> **Written instruction 1**
In the reflection on the Epiphany readings, rewrite the stretch from "Published by" through "of the nations.", replacing "gloom" with "sorrow".

On the Road by the Sea

Published by

on

The Third Sunday after the Epiphany, Year A—January 25, 2026

Duccio di Buoninsegna (1255–1319), Calling of Peter and Andrew, c. 1308-1311

Today’s Gospel passage starts out dark: Jesus is just hearing that John the Baptist has been arrested. “He withdrew to Galilee. He left Nazareth and made his home in Capernaum by the sea,” reports Matthew, who works the plot for a tie-in to the Isaiah passage assigned for today:

There will be no gloom for those who were in anguish. In the former time he brought into contempt the land of Zebulun and the land of Naphtali, but in the latter time he will make glorious the way of the sea, the land beyond the Jordan, Galilee of the nations.

The people who walked in darkness
have seen a great light;
those who lived in a land of deep darkness—
on them light has shined.

Isaiah goes on to explain the reason for this change from gloom to joy:

For the yoke of their burden,
and the bar across their shoulders,
the rod of their oppressor,
you have broken as on the day of Midian.

These weeks of ordinary time following the Epiphany have become a de facto season of Epiphany, and the theme is light. The light that appeared at Christmas, around the darkest time of the year, is slowly and steadily growing. It will “flame out, like shining from shook foil”1 just before ushering us into Lent and then Holy Week, where, despite the lengthening days, we will find ourselves in deep, deep darkness—gloom we know will be replaced with a great light. And so we travel every year in the Church calendar, through these miraculous and epiphanic high points as well as the (more familiar, if we’re honest) times of darkness and deep gloom.

> **Dataset records**

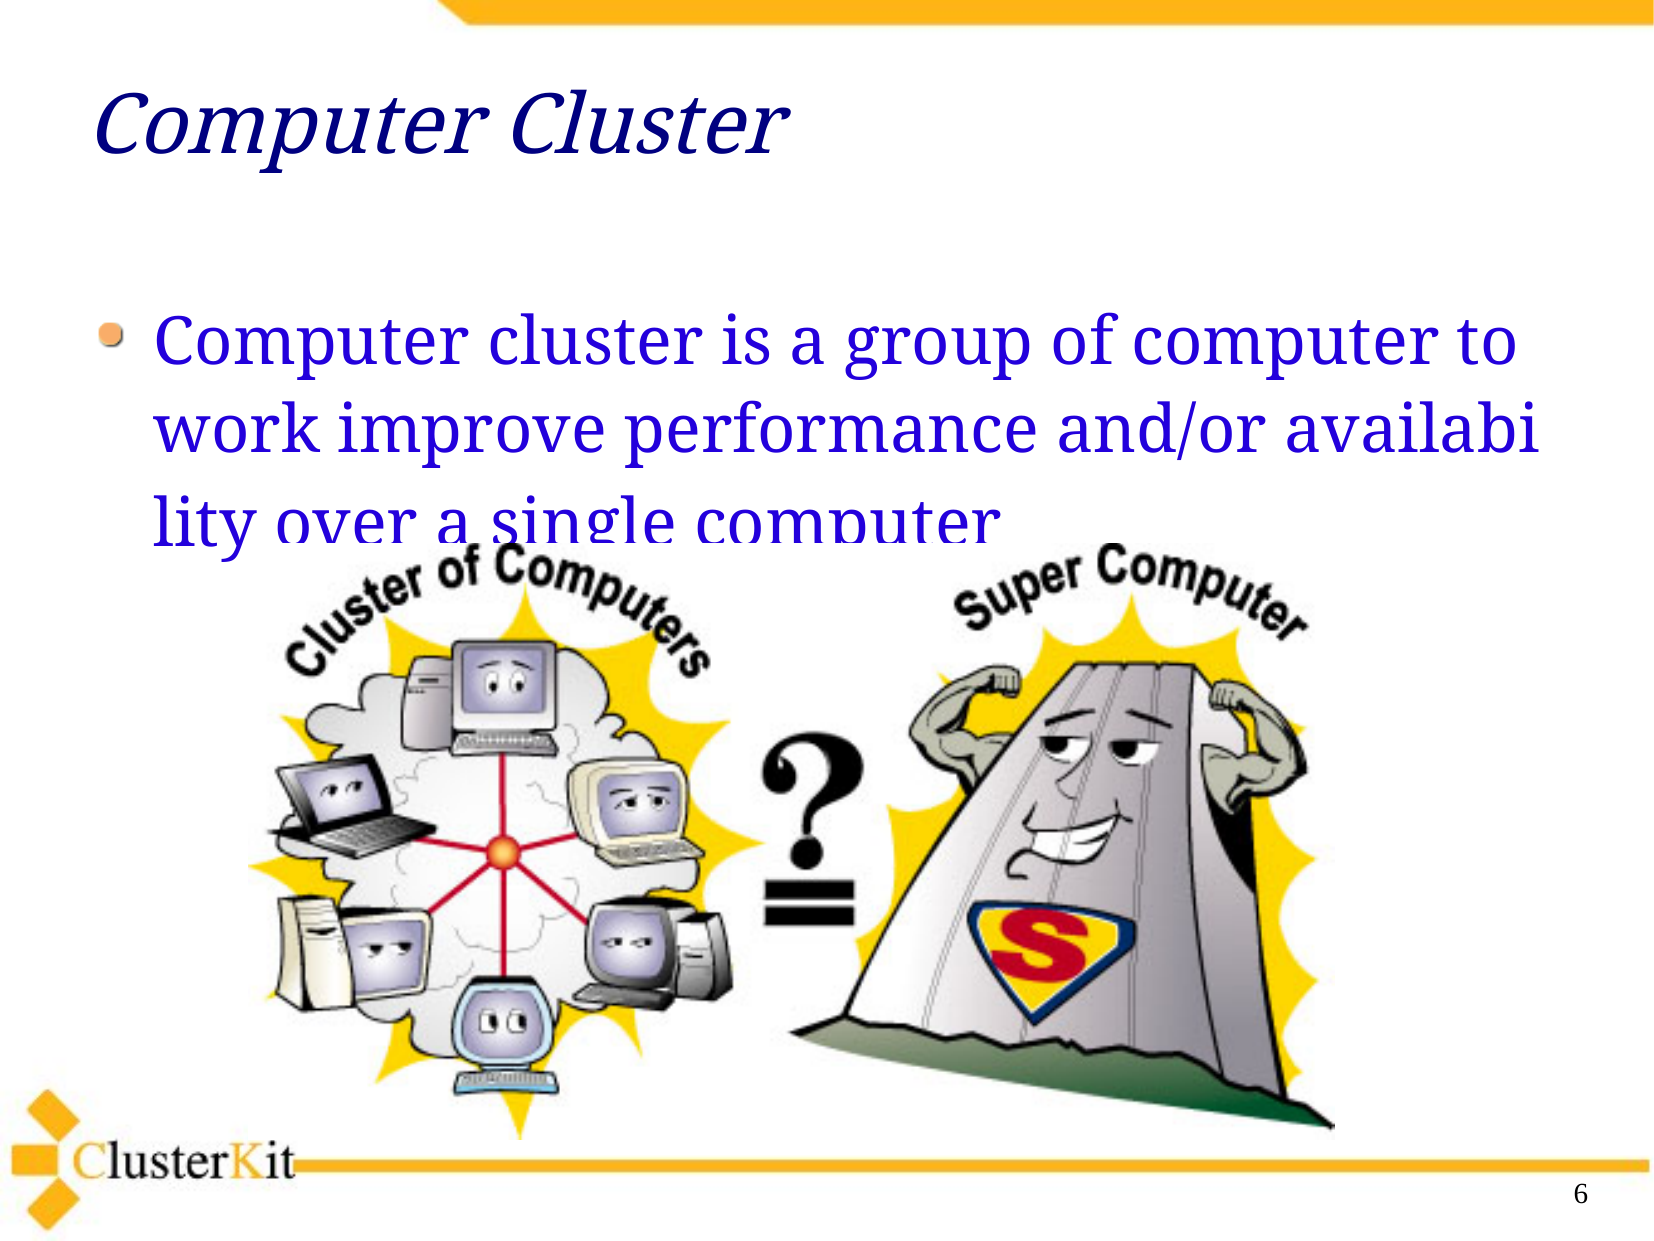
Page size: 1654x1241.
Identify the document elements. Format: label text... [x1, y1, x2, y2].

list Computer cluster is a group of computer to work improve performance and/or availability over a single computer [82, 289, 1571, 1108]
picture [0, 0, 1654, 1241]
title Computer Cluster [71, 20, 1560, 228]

> **Written instruction 2**
Return every one of the entries above word for word, leaving out the pictures.

> **Task answer 1**
Published by

on

The Third Sunday after the Epiphany, Year A—January 25, 2026

Duccio di Buoninsegna (1255–1319), Calling of Peter and Andrew, c. 1308-1311

Today’s Gospel passage starts out dark: Jesus is just hearing that John the Baptist has been arrested. “He withdrew to Galilee. He left Nazareth and made his home in Capernaum by the sea,” reports Matthew, who works the plot for a tie-in to the Isaiah passage assigned for today:

There will be no sorrow for those who were in anguish. In the former time he brought into contempt the land of Zebulun and the land of Naphtali, but in the latter time he will make glorious the way of the sea, the land beyond the Jordan, Galilee of the nations.

> **Task answer 2**
Page size: 1654x1241.
Identify the document elements. Format: label text... [x1, y1, x2, y2].

list Computer cluster is a group of computer to work improve performance and/or availability over a single computer [82, 289, 1571, 1108]
picture [0, 0, 1654, 1241]
title Computer Cluster [71, 20, 1560, 228]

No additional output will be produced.